Nietzsche nous apprend que cette conception le remplit d'épouvante, qu'il fut pris d'une horreur sacrée, lorsqu'elle entra dans son esprit. Il dut lui sembler, en effet, que tous les cercles de l'enfer s'enroulaient en une spirale infinie autour de la pauvre humanité. Que restait-il désormais aux déshérités de ce monde, à ceux chez qui la somme des maux l'emporte « réellement » sur la somme des biens, ou à l'homme que la sympathie émeut et qui, selon l'expression de Shopenhauer, « a fait sienne la misère du monde entier », que leur restait-il, sinon de voir leur souffrance rendue plus aiguë par la perspective des souffrances totalement identiques que leur réservait l'avenir ?

La doctrine du Retour éternel serait encore plus désespérante, si elle n'était si évidemment paradoxale. Elle se détruit elle-même par les affirmations contraires qu'elle contient. Nietzsche veut que la force soit éternellement active, et en même temps il la frappe de stérilité, on pourrait dire qu'il la condamne à l'immobilité. Un monde qui tourne dans un cercle équivaut à un monde stagnant. Qu'est-ce, en regard de la durée infinie, que « la minute de temps », quelque grande qu'elle soit, qui sépare deux états pareils ? Revenir sans cesse sur ses pas, est-ce autre chose que de demeurer en place ? Se repaître à perpétuité des mêmes illusions et des mêmes déboires, est-ce vivre ? Autant vaudrait, comme dit Faust, le vide éternel.

« Autrefois, conclut Nietzsche, on croyait qu'à une activité infinie devait correspondre une force infinie : aujourd'hui, on considère la force comme limitée, quoique son activité soit infinie. » En réalité, les deux opinions peuvent se soutenir. Nous ne connaissons la force que par ses manifestations ; nous ne la séparons pas de la matière sur laquelle elle agit, et rien ne limite la matière que l'espace immense offre à la force qui transforme l'univers. La force, au fond, est une conception de notre esprit, la cause commune que nous attribuons à un groupe de phénomènes ; et la « force totale » est une pure abstraction, base bien fragile pour une explication du monde.

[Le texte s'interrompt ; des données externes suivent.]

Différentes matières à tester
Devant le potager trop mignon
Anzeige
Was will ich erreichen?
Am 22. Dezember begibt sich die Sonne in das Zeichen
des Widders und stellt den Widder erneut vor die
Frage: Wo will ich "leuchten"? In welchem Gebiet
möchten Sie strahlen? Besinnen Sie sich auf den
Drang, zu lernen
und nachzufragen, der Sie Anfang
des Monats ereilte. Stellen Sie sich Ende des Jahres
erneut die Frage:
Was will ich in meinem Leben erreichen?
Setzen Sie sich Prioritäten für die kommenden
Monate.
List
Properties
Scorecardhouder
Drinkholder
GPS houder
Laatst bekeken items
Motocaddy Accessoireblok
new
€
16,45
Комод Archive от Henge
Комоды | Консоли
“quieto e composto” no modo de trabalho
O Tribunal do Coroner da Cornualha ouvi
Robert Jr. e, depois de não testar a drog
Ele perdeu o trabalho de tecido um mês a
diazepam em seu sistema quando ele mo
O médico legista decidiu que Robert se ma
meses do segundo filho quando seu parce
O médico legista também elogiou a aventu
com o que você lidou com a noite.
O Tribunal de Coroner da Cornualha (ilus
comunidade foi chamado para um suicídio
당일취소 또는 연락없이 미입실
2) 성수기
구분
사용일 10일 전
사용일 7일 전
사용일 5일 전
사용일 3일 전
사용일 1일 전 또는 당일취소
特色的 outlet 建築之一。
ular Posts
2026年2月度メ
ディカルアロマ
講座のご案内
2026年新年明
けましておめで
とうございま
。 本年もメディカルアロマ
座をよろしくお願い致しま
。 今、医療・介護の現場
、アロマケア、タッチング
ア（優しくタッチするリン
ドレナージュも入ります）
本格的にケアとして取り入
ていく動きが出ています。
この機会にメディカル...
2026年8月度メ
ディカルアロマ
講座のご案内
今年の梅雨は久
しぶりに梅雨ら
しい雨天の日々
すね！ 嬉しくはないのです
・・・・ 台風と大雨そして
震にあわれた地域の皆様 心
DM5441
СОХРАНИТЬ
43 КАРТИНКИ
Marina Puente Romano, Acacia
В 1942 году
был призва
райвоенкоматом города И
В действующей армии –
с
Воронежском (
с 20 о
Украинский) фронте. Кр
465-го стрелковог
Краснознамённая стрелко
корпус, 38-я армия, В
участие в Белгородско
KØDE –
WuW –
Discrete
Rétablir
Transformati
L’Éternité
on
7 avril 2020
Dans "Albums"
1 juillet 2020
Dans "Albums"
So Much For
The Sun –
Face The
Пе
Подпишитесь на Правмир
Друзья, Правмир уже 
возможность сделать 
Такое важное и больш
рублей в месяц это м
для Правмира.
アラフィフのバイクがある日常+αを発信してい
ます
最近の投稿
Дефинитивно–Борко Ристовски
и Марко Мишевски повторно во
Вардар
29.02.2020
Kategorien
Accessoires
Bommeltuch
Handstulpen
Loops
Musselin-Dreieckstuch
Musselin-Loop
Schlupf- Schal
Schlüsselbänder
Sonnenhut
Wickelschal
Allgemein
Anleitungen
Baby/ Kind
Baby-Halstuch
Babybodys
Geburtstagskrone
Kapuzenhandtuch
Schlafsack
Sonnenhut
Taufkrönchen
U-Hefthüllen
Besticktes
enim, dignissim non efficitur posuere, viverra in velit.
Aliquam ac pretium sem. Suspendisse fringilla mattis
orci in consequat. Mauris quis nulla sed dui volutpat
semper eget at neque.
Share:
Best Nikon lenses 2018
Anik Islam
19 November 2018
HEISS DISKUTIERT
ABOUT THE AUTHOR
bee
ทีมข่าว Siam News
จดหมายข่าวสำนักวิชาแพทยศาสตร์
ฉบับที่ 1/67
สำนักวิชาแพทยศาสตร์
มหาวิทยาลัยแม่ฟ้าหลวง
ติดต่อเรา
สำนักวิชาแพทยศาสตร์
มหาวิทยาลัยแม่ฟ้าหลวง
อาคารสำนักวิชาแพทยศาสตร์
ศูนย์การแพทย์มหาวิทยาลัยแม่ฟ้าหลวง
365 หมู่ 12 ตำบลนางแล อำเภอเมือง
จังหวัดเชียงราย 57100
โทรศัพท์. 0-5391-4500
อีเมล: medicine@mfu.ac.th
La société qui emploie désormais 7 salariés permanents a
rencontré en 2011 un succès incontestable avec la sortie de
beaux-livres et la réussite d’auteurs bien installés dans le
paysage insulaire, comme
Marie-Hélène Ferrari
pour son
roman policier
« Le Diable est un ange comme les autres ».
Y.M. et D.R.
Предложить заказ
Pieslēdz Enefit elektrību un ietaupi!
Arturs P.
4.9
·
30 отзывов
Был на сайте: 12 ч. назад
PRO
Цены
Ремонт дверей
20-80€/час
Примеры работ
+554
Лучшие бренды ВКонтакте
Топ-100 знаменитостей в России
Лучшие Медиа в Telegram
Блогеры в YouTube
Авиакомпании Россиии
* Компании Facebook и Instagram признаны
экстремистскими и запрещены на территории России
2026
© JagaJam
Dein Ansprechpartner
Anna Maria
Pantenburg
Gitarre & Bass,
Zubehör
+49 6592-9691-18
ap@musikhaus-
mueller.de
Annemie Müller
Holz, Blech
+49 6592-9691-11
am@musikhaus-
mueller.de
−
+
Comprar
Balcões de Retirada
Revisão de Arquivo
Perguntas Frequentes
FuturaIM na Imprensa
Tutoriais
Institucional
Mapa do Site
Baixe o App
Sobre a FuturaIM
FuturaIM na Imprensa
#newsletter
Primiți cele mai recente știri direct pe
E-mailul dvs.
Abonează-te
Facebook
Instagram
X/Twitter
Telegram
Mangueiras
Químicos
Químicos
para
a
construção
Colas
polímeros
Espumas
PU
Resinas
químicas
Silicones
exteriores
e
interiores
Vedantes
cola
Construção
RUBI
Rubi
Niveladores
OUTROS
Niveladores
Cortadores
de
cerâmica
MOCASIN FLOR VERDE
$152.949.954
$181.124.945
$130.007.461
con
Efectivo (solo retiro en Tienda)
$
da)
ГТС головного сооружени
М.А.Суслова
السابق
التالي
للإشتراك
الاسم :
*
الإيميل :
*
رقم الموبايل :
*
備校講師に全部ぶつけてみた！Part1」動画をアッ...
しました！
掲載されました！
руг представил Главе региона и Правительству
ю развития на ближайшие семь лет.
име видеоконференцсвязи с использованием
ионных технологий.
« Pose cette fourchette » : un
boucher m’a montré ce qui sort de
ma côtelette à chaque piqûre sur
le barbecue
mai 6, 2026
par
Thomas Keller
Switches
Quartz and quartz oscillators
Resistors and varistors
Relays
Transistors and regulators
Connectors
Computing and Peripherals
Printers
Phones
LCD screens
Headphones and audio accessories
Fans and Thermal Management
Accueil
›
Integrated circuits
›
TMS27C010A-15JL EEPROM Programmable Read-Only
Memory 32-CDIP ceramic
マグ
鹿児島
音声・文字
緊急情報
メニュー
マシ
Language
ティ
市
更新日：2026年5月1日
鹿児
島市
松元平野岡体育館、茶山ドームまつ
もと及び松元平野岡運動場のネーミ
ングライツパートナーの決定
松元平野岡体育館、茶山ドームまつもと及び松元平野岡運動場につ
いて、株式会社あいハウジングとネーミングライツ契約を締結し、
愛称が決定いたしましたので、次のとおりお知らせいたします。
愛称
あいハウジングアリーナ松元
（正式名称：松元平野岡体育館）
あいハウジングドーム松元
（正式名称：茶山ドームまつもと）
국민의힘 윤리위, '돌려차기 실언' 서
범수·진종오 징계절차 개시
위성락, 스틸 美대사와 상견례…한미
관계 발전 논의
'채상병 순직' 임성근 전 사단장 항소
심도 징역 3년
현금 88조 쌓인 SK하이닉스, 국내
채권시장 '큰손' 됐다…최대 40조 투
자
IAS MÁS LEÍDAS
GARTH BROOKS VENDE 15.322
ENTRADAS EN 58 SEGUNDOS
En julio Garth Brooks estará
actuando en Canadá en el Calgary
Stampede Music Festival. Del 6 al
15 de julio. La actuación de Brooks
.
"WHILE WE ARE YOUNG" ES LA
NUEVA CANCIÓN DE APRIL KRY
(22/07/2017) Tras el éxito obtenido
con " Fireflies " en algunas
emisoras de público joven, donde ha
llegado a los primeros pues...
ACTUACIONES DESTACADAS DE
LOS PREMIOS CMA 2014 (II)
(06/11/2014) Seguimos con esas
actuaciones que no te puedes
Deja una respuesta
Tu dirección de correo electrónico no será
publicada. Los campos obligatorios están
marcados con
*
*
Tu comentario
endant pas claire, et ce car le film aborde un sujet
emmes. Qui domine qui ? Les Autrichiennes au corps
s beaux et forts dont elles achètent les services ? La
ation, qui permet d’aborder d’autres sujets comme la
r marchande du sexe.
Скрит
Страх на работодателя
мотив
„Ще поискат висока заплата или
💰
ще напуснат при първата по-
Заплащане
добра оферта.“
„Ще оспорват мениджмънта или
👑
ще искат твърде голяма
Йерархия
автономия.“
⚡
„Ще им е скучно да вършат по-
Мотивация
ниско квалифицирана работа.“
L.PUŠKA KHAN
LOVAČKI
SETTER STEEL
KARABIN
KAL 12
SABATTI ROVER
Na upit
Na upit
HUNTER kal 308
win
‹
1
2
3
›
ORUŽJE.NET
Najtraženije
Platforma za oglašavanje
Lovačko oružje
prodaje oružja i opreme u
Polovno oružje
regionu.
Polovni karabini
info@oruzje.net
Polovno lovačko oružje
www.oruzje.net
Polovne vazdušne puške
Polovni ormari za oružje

L'utopie de Nietzsche, inconsistante en elle-même, se relève par la leçon morale qu'il en tire, et qui répond à la noblesse de son propre caractère : il est vrai que cette leçon ne s'adresse qu'aux hommes supérieurs, à ceux qu'il appelle les maîtres et qu'il destine au gouvernement des États. Puisque notre existence présente doit être répétée, qu'elle soit digne de l'être ! Qu'elle ne contienne rien dont nous ayons à rougir, puisque nous en rougirions encore des infinités de fois ! Ne la souillons pas d'une tache que nous traînerions comme une honte à travers les siècles. Courte est l'heure que nous vivons actuellement : qu'elle soit le gage d'une félicité sans fin ! Soyons dès maintenant, dans l'arrangement de notre destinée, les ouvriers d'une œuvre d'art qui soit belle d'une beauté éternelle. « Vivons comme si nous voulions vivre ainsi encore une fois et toujours. Imprimons sur notre vie le sceau de l'éternité. »

FIN


Notes modifier

1. Traduction de Henri Lichtenberger.

2. Gustave Le Bon, l'Homme et les Sociétés, IIe partie, Résumé, P.420.

3. Die Wiederkunft des Gleichen. Entwurf (Sommer 1881), liv. V.